## Exercise brief
Quote the whole laser software and data management text word for word.

**** Text shown ****

Software & Data Management
The laser operates via embedded microcontroller firmware with RS-232 and USB-C digital interfaces for remote monitoring and parameter adjustment. Optional OEM SDKs provide API-level access to real-time status telemetry—including diode current, crystal temperature, lock error voltage, and output power drift history—for synchronization with third-party DAQ systems (e.g., National Instruments PXI, Keysight PathWave). All operational logs—including runtime hours, thermal cycle counts, and lock acquisition events—are timestamped and stored in non-volatile memory for traceability. For research labs operating under ISO/IEC 17025 or ASTM E2912-compliant protocols, the system supports external TTL gating and analog modulation inputs (0–5 V) to enable synchronized pump-probe experiments or duty-cycle-controlled exposure in lithographic mask writing.

**** Study material ****

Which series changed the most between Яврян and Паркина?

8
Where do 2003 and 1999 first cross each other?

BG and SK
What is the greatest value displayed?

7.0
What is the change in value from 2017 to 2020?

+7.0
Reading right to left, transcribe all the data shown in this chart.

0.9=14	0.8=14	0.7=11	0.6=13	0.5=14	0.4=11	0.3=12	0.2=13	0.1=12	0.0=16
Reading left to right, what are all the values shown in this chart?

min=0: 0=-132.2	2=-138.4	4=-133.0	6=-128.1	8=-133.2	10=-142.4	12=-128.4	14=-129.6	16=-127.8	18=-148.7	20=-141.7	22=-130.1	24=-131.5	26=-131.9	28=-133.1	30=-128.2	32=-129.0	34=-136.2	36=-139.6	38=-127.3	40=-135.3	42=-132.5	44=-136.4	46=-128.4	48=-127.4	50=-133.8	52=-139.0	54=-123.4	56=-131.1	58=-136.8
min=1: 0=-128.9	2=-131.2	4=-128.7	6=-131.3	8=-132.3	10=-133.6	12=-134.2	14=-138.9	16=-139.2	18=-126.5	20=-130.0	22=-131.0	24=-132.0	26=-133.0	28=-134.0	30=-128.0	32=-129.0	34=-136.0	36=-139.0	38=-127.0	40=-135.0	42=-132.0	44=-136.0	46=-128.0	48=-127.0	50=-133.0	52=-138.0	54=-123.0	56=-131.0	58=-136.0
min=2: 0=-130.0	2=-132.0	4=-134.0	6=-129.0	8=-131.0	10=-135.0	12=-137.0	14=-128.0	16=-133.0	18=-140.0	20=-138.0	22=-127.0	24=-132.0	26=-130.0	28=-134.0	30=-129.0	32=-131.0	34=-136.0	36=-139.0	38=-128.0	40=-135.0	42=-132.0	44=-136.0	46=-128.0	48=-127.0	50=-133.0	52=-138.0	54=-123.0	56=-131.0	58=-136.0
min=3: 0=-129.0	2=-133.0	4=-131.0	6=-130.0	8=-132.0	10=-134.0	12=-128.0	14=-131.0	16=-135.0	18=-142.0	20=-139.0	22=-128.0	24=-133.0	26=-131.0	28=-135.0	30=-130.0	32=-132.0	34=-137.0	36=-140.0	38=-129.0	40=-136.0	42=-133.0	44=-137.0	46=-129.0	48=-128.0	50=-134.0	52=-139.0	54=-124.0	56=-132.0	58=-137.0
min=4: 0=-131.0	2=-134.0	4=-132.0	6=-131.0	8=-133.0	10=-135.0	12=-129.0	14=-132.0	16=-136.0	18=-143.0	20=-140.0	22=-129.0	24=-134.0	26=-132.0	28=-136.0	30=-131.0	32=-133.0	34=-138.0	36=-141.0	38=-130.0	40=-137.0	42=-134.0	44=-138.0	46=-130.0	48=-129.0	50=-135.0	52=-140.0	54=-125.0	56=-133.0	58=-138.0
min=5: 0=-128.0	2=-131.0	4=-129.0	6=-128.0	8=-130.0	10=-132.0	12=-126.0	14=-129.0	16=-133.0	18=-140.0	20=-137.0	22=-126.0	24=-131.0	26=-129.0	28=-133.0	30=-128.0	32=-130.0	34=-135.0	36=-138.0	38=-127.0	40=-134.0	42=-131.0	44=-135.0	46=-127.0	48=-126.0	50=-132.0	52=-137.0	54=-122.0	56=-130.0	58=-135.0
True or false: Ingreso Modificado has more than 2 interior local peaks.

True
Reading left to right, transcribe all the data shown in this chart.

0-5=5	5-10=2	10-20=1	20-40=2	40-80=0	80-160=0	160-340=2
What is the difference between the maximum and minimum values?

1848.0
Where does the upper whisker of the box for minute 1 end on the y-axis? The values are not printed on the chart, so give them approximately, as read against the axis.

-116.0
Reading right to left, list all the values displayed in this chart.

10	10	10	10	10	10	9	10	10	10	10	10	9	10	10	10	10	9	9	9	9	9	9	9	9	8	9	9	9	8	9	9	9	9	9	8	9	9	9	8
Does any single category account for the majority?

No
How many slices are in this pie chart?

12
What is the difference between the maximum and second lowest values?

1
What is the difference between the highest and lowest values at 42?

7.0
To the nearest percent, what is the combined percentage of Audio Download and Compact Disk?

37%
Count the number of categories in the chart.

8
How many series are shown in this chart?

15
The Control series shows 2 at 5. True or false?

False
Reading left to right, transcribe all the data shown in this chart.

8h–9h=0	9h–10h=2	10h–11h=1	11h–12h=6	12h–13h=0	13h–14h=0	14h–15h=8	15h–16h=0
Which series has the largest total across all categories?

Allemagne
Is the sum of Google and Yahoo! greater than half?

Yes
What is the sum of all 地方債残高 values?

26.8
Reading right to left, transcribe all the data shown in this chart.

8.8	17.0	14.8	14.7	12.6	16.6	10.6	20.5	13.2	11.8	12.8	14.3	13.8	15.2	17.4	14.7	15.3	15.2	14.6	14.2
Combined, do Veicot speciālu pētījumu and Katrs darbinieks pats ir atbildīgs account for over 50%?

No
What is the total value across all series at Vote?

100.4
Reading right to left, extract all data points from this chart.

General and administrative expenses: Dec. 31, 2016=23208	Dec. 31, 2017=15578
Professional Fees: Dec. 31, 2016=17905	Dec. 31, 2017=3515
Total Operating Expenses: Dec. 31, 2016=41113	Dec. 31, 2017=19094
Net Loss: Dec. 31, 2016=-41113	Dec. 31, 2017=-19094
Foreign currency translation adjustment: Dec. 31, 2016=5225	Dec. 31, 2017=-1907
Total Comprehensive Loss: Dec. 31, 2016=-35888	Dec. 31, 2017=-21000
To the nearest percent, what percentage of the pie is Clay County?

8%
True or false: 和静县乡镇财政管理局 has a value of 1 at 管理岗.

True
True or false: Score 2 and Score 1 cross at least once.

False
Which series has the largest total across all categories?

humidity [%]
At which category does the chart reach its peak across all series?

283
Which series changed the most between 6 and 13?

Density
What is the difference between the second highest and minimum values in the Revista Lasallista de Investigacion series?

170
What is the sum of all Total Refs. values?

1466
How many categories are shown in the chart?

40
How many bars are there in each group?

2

****

## Written answer
Software & Data Management
The laser operates via embedded microcontroller firmware with RS-232 and USB-C digital interfaces for remote monitoring and parameter adjustment. Optional OEM SDKs provide API-level access to real-time status telemetry—including diode current, crystal temperature, lock error voltage, and output power drift history—for synchronization with third-party DAQ systems (e.g., National Instruments PXI, Keysight PathWave). All operational logs—including runtime hours, thermal cycle counts, and lock acquisition events—are timestamped and stored in non-volatile memory for traceability. For research labs operating under ISO/IEC 17025 or ASTM E2912-compliant protocols, the system supports external TTL gating and analog modulation inputs (0–5 V) to enable synchronized pump-probe experiments or duty-cycle-controlled exposure in lithographic mask writing.